# YOUR GOAL
In the entries below, give the lines from the one containing "common name: Sanicle" up to and including the one containing "scientific name: Silene flos-cuculi" as a numbered list, omitting any blank lines.

# DATA ENTRIES
>> Begin

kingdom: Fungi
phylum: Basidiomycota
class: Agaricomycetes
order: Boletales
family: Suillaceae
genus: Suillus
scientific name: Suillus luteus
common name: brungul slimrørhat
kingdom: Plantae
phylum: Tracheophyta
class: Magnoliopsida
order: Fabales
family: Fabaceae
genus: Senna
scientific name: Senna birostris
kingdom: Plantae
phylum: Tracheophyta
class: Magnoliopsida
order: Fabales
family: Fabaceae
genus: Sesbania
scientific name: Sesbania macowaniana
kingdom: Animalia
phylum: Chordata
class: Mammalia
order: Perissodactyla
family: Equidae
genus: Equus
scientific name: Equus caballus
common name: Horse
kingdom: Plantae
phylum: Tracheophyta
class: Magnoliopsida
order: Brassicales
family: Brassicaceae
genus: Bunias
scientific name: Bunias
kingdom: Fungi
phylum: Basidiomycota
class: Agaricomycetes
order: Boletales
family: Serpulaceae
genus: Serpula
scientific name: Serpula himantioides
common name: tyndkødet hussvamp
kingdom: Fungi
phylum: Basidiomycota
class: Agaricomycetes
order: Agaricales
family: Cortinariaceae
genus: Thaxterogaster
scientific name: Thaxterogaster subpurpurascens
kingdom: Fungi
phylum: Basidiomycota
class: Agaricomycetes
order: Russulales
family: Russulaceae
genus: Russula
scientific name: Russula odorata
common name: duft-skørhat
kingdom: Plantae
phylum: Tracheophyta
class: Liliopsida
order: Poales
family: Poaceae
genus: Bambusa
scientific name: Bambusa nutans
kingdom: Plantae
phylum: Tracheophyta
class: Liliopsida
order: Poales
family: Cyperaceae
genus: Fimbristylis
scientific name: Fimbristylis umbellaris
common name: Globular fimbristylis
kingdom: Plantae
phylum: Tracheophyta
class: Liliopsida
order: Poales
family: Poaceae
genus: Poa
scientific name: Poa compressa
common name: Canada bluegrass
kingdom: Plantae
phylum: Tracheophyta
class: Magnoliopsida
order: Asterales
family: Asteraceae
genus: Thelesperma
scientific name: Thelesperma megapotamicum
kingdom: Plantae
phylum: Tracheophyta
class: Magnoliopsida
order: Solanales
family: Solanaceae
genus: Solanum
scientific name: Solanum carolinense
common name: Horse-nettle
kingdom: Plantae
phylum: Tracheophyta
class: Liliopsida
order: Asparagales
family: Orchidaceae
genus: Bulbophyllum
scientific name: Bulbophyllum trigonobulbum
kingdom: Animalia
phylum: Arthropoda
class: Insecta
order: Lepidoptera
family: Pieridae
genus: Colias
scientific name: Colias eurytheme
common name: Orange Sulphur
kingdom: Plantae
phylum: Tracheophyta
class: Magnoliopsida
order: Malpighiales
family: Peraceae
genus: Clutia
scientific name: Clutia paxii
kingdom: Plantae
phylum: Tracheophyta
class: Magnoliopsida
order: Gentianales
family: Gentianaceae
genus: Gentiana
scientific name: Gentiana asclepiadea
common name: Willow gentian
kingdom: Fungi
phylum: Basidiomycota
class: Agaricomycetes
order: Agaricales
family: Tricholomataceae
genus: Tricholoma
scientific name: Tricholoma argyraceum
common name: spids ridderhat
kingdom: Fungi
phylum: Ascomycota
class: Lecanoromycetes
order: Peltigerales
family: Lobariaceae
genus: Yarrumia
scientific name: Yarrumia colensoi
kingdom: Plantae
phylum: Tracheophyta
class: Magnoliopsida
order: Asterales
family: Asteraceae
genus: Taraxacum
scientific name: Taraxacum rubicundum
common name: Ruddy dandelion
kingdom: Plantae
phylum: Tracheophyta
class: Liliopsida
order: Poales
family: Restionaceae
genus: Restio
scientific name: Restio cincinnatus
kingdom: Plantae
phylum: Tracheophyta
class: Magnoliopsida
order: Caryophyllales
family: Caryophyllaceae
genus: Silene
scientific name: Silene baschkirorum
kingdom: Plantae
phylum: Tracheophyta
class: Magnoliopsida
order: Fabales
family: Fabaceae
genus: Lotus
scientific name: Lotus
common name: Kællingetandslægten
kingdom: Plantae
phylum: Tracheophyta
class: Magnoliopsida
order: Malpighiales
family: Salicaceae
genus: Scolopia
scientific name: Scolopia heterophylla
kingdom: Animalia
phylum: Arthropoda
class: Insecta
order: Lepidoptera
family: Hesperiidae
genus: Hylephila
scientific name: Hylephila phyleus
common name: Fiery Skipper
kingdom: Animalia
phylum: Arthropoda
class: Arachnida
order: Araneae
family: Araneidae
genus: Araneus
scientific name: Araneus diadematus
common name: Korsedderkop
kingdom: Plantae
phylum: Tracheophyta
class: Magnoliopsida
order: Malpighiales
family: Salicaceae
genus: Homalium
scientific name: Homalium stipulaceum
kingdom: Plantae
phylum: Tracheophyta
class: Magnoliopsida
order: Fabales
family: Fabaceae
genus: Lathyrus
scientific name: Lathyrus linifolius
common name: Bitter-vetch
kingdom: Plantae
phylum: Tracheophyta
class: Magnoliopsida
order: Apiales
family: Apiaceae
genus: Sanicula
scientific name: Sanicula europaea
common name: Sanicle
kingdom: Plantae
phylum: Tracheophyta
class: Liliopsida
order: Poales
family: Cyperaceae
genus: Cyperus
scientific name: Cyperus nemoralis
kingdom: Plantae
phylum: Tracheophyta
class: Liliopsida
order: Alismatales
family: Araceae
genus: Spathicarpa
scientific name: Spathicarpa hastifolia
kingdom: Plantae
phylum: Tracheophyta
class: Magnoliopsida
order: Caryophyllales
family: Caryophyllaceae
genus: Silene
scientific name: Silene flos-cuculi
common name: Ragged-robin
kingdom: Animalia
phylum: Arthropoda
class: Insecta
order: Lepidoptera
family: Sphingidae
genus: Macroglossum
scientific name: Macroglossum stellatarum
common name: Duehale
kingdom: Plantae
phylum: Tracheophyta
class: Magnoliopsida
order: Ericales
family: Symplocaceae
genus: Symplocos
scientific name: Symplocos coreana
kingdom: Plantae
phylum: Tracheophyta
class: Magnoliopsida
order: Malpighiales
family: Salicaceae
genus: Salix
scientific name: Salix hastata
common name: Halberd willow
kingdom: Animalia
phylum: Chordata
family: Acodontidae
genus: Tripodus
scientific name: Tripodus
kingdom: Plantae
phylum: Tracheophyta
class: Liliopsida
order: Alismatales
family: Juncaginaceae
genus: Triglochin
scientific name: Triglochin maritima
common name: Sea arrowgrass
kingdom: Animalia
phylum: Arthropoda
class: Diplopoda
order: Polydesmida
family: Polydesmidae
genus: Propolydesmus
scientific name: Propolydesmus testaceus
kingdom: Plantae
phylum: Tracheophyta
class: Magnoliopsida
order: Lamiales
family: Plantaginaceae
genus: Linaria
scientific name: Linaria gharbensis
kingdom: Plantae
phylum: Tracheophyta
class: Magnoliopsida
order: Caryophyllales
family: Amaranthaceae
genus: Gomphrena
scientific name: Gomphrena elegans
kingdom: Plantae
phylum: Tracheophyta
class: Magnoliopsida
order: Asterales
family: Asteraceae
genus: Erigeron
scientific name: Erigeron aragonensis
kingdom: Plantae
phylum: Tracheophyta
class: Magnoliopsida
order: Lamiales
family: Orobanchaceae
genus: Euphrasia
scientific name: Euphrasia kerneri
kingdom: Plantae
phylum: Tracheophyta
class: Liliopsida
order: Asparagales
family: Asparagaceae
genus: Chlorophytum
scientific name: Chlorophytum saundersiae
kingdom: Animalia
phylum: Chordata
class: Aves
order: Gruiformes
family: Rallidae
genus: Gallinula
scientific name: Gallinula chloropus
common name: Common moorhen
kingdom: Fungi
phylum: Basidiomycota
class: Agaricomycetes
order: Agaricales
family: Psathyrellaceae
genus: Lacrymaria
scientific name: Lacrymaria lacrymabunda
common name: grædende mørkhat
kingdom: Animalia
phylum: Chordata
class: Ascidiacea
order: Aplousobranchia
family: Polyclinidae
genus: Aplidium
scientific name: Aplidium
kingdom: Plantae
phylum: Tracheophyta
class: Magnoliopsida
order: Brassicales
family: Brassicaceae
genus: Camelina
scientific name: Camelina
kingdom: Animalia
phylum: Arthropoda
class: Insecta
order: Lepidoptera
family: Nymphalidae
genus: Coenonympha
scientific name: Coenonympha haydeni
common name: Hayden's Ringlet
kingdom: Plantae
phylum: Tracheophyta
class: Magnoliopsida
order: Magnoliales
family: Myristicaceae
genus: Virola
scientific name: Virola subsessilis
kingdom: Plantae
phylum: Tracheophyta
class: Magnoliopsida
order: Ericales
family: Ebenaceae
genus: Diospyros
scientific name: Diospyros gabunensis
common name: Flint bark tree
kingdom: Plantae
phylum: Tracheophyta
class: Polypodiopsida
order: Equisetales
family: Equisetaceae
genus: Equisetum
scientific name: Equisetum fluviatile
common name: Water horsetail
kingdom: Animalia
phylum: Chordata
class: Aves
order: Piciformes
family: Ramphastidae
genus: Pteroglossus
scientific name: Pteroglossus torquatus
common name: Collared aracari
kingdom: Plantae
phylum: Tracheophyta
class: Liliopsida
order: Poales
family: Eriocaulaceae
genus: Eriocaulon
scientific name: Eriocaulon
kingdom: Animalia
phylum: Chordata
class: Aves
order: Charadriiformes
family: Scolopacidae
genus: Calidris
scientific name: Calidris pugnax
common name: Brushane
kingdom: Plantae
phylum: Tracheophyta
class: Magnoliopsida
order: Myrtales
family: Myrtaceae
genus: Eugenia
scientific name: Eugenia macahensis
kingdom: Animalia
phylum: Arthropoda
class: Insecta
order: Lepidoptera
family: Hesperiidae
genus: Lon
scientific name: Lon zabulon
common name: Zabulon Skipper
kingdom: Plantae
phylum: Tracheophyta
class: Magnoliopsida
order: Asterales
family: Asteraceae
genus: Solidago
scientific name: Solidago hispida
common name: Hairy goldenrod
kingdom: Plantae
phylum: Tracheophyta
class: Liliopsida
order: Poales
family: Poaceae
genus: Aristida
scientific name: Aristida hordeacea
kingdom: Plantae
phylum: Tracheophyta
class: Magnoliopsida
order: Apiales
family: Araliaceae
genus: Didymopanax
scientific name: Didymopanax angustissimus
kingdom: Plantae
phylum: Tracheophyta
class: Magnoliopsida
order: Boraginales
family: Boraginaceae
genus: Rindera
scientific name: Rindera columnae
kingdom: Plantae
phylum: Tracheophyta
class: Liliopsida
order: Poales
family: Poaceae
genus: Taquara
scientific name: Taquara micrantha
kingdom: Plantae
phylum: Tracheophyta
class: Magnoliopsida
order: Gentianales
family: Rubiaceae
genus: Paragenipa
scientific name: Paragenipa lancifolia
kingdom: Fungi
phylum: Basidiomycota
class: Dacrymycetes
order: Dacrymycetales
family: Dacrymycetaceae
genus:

>> End

# COMPLETED EXERCISE
1. common name: Sanicle
2. kingdom: Plantae
3. phylum: Tracheophyta
4. class: Liliopsida
5. order: Poales
6. family: Cyperaceae
7. genus: Cyperus
8. scientific name: Cyperus nemoralis
9. kingdom: Plantae
10. phylum: Tracheophyta
11. class: Liliopsida
12. order: Alismatales
13. family: Araceae
14. genus: Spathicarpa
15. scientific name: Spathicarpa hastifolia
16. kingdom: Plantae
17. phylum: Tracheophyta
18. class: Magnoliopsida
19. order: Caryophyllales
20. family: Caryophyllaceae
21. genus: Silene
22. scientific name: Silene flos-cuculi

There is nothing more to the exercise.